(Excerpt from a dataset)

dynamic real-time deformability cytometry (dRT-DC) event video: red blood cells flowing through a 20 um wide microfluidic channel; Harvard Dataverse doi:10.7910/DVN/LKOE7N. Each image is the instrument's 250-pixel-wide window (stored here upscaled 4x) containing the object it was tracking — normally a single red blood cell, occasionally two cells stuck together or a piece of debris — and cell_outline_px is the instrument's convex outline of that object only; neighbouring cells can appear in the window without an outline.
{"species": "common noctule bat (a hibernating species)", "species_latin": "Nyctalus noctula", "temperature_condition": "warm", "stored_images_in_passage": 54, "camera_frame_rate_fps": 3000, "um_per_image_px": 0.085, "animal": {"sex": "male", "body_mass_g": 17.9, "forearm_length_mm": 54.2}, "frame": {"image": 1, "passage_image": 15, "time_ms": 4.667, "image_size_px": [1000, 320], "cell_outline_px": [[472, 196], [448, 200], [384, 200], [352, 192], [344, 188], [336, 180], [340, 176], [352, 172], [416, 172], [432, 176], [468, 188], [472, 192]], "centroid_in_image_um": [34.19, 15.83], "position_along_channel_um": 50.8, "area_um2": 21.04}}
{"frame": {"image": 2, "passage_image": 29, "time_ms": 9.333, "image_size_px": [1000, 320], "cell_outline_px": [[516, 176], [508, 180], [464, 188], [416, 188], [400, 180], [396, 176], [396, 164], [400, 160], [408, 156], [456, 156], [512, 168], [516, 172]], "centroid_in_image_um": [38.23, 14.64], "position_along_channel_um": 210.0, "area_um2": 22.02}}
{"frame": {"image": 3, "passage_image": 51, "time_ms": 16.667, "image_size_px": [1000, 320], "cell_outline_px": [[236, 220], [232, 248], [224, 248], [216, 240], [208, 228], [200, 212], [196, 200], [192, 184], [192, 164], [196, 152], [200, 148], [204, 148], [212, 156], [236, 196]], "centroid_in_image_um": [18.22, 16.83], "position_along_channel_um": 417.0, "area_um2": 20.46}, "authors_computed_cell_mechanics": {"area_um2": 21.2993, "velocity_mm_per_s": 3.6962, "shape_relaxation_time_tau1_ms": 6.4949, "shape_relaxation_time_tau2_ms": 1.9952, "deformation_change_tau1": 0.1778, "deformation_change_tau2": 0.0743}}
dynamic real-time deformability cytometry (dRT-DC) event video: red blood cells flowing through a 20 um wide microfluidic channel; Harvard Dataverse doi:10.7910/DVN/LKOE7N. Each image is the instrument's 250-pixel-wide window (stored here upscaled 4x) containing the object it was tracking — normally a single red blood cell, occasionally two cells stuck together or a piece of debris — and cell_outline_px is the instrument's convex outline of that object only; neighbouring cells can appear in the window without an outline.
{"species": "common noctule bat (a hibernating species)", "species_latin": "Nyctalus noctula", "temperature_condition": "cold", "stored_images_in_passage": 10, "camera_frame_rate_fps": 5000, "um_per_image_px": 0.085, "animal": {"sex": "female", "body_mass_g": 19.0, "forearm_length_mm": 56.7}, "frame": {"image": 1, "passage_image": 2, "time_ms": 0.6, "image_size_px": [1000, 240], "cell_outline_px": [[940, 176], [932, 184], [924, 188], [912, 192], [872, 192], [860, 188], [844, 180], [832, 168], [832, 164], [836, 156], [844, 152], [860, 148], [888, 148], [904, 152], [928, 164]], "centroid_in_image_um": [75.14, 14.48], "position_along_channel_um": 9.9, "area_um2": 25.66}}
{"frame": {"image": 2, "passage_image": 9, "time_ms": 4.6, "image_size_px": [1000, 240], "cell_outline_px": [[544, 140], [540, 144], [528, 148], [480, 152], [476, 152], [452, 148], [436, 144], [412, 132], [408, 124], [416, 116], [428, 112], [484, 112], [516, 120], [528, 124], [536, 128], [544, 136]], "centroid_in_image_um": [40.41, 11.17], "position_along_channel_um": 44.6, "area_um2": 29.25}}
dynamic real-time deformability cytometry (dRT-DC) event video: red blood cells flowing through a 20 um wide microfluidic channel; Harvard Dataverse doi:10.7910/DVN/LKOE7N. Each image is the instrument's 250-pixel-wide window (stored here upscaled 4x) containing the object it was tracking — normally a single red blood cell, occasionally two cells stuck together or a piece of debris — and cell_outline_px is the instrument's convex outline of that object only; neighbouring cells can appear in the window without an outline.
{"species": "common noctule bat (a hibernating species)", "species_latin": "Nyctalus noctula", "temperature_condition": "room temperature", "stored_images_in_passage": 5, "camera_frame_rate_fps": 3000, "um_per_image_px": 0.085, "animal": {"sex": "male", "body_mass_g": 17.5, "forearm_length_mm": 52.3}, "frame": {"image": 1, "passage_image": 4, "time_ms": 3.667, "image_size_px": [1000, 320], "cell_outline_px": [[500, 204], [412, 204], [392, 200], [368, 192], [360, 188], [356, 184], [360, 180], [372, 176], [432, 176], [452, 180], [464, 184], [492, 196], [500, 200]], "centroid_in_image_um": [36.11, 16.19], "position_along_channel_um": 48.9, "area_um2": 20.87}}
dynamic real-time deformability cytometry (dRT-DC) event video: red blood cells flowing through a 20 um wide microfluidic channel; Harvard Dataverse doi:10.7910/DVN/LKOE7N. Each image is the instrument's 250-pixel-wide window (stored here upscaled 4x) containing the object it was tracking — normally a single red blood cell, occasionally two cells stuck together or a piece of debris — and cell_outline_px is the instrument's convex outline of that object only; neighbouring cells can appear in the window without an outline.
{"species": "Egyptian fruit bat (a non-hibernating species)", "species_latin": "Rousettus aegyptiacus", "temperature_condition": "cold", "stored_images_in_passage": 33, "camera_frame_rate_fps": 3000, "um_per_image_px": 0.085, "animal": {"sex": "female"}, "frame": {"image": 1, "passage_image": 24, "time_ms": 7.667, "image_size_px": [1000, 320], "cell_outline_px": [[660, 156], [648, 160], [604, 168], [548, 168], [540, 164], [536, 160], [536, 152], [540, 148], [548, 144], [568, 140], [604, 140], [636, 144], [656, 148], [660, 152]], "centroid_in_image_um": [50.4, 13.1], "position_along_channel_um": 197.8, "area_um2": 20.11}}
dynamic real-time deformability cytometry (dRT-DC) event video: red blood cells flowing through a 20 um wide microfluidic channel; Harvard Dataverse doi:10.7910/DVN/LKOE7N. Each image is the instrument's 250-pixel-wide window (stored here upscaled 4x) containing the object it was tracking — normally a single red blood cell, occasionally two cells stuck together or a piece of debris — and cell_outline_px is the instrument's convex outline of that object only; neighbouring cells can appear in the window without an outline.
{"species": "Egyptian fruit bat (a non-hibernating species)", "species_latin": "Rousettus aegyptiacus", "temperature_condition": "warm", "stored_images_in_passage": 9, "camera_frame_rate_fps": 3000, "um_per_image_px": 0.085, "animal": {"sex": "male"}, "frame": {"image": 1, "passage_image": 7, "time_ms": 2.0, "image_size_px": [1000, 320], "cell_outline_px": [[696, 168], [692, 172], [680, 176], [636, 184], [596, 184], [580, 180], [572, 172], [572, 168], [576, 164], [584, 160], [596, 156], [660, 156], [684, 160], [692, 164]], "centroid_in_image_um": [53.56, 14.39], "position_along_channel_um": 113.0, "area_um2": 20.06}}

### Short exercise
Write every line of the material above again, exactly.

### Solution to this problem
dynamic real-time deformability cytometry (dRT-DC) event video: red blood cells flowing through a 20 um wide microfluidic channel; Harvard Dataverse doi:10.7910/DVN/LKOE7N. Each image is the instrument's 250-pixel-wide window (stored here upscaled 4x) containing the object it was tracking — normally a single red blood cell, occasionally two cells stuck together or a piece of debris — and cell_outline_px is the instrument's convex outline of that object only; neighbouring cells can appear in the window without an outline.
{"species": "common noctule bat (a hibernating species)", "species_latin": "Nyctalus noctula", "temperature_condition": "warm", "stored_images_in_passage": 54, "camera_frame_rate_fps": 3000, "um_per_image_px": 0.085, "animal": {"sex": "male", "body_mass_g": 17.9, "forearm_length_mm": 54.2}, "frame": {"image": 1, "passage_image": 15, "time_ms": 4.667, "image_size_px": [1000, 320], "cell_outline_px": [[472, 196], [448, 200], [384, 200], [352, 192], [344, 188], [336, 180], [340, 176], [352, 172], [416, 172], [432, 176], [468, 188], [472, 192]], "centroid_in_image_um": [34.19, 15.83], "position_along_channel_um": 50.8, "area_um2": 21.04}}
{"frame": {"image": 2, "passage_image": 29, "time_ms": 9.333, "image_size_px": [1000, 320], "cell_outline_px": [[516, 176], [508, 180], [464, 188], [416, 188], [400, 180], [396, 176], [396, 164], [400, 160], [408, 156], [456, 156], [512, 168], [516, 172]], "centroid_in_image_um": [38.23, 14.64], "position_along_channel_um": 210.0, "area_um2": 22.02}}
{"frame": {"image": 3, "passage_image": 51, "time_ms": 16.667, "image_size_px": [1000, 320], "cell_outline_px": [[236, 220], [232, 248], [224, 248], [216, 240], [208, 228], [200, 212], [196, 200], [192, 184], [192, 164], [196, 152], [200, 148], [204, 148], [212, 156], [236, 196]], "centroid_in_image_um": [18.22, 16.83], "position_along_channel_um": 417.0, "area_um2": 20.46}, "authors_computed_cell_mechanics": {"area_um2": 21.2993, "velocity_mm_per_s": 3.6962, "shape_relaxation_time_tau1_ms": 6.4949, "shape_relaxation_time_tau2_ms": 1.9952, "deformation_change_tau1": 0.1778, "deformation_change_tau2": 0.0743}}
dynamic real-time deformability cytometry (dRT-DC) event video: red blood cells flowing through a 20 um wide microfluidic channel; Harvard Dataverse doi:10.7910/DVN/LKOE7N. Each image is the instrument's 250-pixel-wide window (stored here upscaled 4x) containing the object it was tracking — normally a single red blood cell, occasionally two cells stuck together or a piece of debris — and cell_outline_px is the instrument's convex outline of that object only; neighbouring cells can appear in the window without an outline.
{"species": "common noctule bat (a hibernating species)", "species_latin": "Nyctalus noctula", "temperature_condition": "cold", "stored_images_in_passage": 10, "camera_frame_rate_fps": 5000, "um_per_image_px": 0.085, "animal": {"sex": "female", "body_mass_g": 19.0, "forearm_length_mm": 56.7}, "frame": {"image": 1, "passage_image": 2, "time_ms": 0.6, "image_size_px": [1000, 240], "cell_outline_px": [[940, 176], [932, 184], [924, 188], [912, 192], [872, 192], [860, 188], [844, 180], [832, 168], [832, 164], [836, 156], [844, 152], [860, 148], [888, 148], [904, 152], [928, 164]], "centroid_in_image_um": [75.14, 14.48], "position_along_channel_um": 9.9, "area_um2": 25.66}}
{"frame": {"image": 2, "passage_image": 9, "time_ms": 4.6, "image_size_px": [1000, 240], "cell_outline_px": [[544, 140], [540, 144], [528, 148], [480, 152], [476, 152], [452, 148], [436, 144], [412, 132], [408, 124], [416, 116], [428, 112], [484, 112], [516, 120], [528, 124], [536, 128], [544, 136]], "centroid_in_image_um": [40.41, 11.17], "position_along_channel_um": 44.6, "area_um2": 29.25}}
dynamic real-time deformability cytometry (dRT-DC) event video: red blood cells flowing through a 20 um wide microfluidic channel; Harvard Dataverse doi:10.7910/DVN/LKOE7N. Each image is the instrument's 250-pixel-wide window (stored here upscaled 4x) containing the object it was tracking — normally a single red blood cell, occasionally two cells stuck together or a piece of debris — and cell_outline_px is the instrument's convex outline of that object only; neighbouring cells can appear in the window without an outline.
{"species": "common noctule bat (a hibernating species)", "species_latin": "Nyctalus noctula", "temperature_condition": "room temperature", "stored_images_in_passage": 5, "camera_frame_rate_fps": 3000, "um_per_image_px": 0.085, "animal": {"sex": "male", "body_mass_g": 17.5, "forearm_length_mm": 52.3}, "frame": {"image": 1, "passage_image": 4, "time_ms": 3.667, "image_size_px": [1000, 320], "cell_outline_px": [[500, 204], [412, 204], [392, 200], [368, 192], [360, 188], [356, 184], [360, 180], [372, 176], [432, 176], [452, 180], [464, 184], [492, 196], [500, 200]], "centroid_in_image_um": [36.11, 16.19], "position_along_channel_um": 48.9, "area_um2": 20.87}}
dynamic real-time deformability cytometry (dRT-DC) event video: red blood cells flowing through a 20 um wide microfluidic channel; Harvard Dataverse doi:10.7910/DVN/LKOE7N. Each image is the instrument's 250-pixel-wide window (stored here upscaled 4x) containing the object it was tracking — normally a single red blood cell, occasionally two cells stuck together or a piece of debris — and cell_outline_px is the instrument's convex outline of that object only; neighbouring cells can appear in the window without an outline.
{"species": "Egyptian fruit bat (a non-hibernating species)", "species_latin": "Rousettus aegyptiacus", "temperature_condition": "cold", "stored_images_in_passage": 33, "camera_frame_rate_fps": 3000, "um_per_image_px": 0.085, "animal": {"sex": "female"}, "frame": {"image": 1, "passage_image": 24, "time_ms": 7.667, "image_size_px": [1000, 320], "cell_outline_px": [[660, 156], [648, 160], [604, 168], [548, 168], [540, 164], [536, 160], [536, 152], [540, 148], [548, 144], [568, 140], [604, 140], [636, 144], [656, 148], [660, 152]], "centroid_in_image_um": [50.4, 13.1], "position_along_channel_um": 197.8, "area_um2": 20.11}}
dynamic real-time deformability cytometry (dRT-DC) event video: red blood cells flowing through a 20 um wide microfluidic channel; Harvard Dataverse doi:10.7910/DVN/LKOE7N. Each image is the instrument's 250-pixel-wide window (stored here upscaled 4x) containing the object it was tracking — normally a single red blood cell, occasionally two cells stuck together or a piece of debris — and cell_outline_px is the instrument's convex outline of that object only; neighbouring cells can appear in the window without an outline.
{"species": "Egyptian fruit bat (a non-hibernating species)", "species_latin": "Rousettus aegyptiacus", "temperature_condition": "warm", "stored_images_in_passage": 9, "camera_frame_rate_fps": 3000, "um_per_image_px": 0.085, "animal": {"sex": "male"}, "frame": {"image": 1, "passage_image": 7, "time_ms": 2.0, "image_size_px": [1000, 320], "cell_outline_px": [[696, 168], [692, 172], [680, 176], [636, 184], [596, 184], [580, 180], [572, 172], [572, 168], [576, 164], [584, 160], [596, 156], [660, 156], [684, 160], [692, 164]], "centroid_in_image_um": [53.56, 14.39], "position_along_channel_um": 113.0, "area_um2": 20.06}}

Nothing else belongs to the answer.